One of the main defendants at the original Nuremberg trials with Arthur Seyss-Inquart (1892 – 1946), an Austrian-born Nazi and Reichskommisar (Reich commissioner) of German-occupied Netherlands. He was basically the governor of the Netherlands for Germany. When the Dutch resisted his rule, he cut off the supply of food and coal (the latter used for fuel) as collective punishment.

The 1944-45 winter is known as the Hunger Winter. Intentionally starving large portions of the Netherlands, thousands died of malnutrition and freezing. The effects of this human-made famine are still examined by medical professionals and historians today. Dutch authorities commemorate – if that is the right word – that particularly painful chapter in their nation’s history out of respect to the victims.

Seyss-Inquart was convicted of crimes against humanity, sentenced to death and hanged in 1946.

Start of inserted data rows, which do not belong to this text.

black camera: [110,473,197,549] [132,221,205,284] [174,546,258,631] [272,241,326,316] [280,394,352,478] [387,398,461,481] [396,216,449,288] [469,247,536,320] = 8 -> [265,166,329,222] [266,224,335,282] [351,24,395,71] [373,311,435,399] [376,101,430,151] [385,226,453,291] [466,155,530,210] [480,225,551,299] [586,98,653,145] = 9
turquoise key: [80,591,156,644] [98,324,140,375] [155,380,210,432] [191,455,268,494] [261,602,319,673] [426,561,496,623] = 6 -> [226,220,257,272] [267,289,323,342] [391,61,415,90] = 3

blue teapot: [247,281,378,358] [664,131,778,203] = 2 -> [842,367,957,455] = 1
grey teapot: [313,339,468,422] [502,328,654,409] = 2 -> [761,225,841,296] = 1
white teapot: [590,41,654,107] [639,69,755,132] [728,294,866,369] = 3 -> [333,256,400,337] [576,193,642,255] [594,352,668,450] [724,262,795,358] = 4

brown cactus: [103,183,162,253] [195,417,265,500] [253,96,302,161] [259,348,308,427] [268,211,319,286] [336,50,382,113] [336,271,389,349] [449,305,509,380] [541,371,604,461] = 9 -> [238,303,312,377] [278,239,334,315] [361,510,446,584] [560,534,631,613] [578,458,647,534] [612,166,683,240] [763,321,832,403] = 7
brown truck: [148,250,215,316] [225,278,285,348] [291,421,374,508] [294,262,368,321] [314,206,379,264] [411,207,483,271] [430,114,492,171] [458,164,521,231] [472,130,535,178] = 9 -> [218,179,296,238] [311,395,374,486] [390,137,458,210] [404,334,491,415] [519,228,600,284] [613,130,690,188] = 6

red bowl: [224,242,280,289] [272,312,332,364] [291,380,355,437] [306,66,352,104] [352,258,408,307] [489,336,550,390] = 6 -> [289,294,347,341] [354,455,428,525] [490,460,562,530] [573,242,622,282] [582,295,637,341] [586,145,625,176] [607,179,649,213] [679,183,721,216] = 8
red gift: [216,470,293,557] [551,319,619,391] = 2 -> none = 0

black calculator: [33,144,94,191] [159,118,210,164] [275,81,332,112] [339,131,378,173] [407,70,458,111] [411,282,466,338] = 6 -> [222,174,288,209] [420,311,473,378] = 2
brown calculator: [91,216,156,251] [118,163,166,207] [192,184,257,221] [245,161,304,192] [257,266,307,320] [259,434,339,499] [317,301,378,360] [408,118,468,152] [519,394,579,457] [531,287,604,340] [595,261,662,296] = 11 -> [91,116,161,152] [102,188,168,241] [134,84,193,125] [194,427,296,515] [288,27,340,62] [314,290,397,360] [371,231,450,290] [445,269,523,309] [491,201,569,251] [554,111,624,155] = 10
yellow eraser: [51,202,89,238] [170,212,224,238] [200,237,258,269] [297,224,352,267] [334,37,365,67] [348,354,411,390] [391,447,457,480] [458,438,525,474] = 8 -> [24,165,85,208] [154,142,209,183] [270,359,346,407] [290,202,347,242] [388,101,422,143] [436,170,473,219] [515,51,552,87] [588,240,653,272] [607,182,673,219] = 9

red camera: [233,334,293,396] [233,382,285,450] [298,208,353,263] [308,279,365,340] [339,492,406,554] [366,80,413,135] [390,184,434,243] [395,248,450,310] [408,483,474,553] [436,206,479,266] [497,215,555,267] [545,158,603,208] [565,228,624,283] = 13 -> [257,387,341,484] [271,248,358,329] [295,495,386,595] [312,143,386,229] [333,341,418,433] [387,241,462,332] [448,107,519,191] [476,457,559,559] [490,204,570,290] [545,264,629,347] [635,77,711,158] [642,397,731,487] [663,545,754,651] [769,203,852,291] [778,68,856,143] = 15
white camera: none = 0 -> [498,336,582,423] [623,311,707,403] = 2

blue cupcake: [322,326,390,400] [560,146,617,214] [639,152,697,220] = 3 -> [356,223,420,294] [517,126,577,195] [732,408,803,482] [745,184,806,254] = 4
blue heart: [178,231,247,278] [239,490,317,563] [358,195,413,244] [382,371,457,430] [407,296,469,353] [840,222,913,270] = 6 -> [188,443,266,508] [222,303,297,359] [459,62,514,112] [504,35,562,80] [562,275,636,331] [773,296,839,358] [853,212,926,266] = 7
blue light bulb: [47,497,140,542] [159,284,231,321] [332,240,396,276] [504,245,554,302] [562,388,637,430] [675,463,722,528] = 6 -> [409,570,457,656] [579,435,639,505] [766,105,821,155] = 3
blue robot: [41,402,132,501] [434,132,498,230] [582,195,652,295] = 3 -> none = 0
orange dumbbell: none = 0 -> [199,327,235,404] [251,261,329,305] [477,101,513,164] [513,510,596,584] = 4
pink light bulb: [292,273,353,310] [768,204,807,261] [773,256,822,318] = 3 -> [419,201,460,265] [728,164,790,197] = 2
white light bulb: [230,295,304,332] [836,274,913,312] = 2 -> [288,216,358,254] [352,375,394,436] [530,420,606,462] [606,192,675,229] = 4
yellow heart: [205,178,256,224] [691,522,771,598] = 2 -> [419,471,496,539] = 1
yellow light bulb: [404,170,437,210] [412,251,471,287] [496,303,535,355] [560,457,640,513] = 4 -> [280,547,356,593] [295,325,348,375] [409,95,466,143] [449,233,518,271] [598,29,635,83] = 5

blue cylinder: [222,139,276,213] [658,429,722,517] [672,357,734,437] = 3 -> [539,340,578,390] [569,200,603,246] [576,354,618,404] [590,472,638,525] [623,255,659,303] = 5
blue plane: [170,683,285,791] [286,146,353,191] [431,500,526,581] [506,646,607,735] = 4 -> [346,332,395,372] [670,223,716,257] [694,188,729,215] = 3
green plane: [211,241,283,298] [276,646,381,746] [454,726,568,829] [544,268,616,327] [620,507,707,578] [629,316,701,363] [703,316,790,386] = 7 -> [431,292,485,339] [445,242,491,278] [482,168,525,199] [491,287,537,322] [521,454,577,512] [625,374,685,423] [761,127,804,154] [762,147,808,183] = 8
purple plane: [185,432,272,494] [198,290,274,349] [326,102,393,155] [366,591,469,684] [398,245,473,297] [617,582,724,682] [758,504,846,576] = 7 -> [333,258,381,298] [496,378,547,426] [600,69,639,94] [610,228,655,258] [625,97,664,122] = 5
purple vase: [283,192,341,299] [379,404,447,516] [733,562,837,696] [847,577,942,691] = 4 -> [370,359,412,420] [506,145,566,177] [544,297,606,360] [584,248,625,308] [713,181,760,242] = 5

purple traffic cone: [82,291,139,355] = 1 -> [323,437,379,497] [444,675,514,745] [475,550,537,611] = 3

The BBC, hardly a bastion of leftist propaganda, published an article in August this year detailing how Israel’s actions have resulted in a human-induced famine in Gaza. Citing spiralling rates of child malnutrition and poverty, the situation for the Palestinians is dire. Who are the Israeli politicians and military commanders responsible for this crime? Who are the Israeli equivalents of Seyss-Inquart?

Let us perform a revealing comparison when it comes to the treatment of genocide. This examination owes its origin to Caitlin Johnstone, a political writer. There is no shortage of condemnations of the genocidal atrocities committed by the Sudanese Rapid Support Forces (RSF). The massacres carried out by this murderous militia are plain for all the world to see.

The United Arab Emirates (UAE) is a major funder and military ally of the RSF. The UAE receives extensive financial and military backing from the United States. Numerous American politicians have been able to draw the dots – the US is complicit in the genocidal actions of the Darfur-based paramilitary group.

No-one has lost their job because they denounced the RSF. No-one been canceled or silenced for speaking out about the genocidal RSF. No-one has faced an army of online trolls, hysterically accusing the anti-genocide voices of being hateful, or propaganda tools of a foreign power, or apologists for racial hatred.

Yet pro-Palestine advocates face precisely that kind of sustained, organised political pressure. And there are academics who have lost their jobs for speaking up about Palestine.

The state that claims to be the inheritor of the victims of the Holocaust has been misusing and repurposing the memory of the dead to insulate itself from any and all criticism. If the phrase Never Again is to have any meaning and relevance today, it must be applicable to all victims of genocide, including the Palestinians.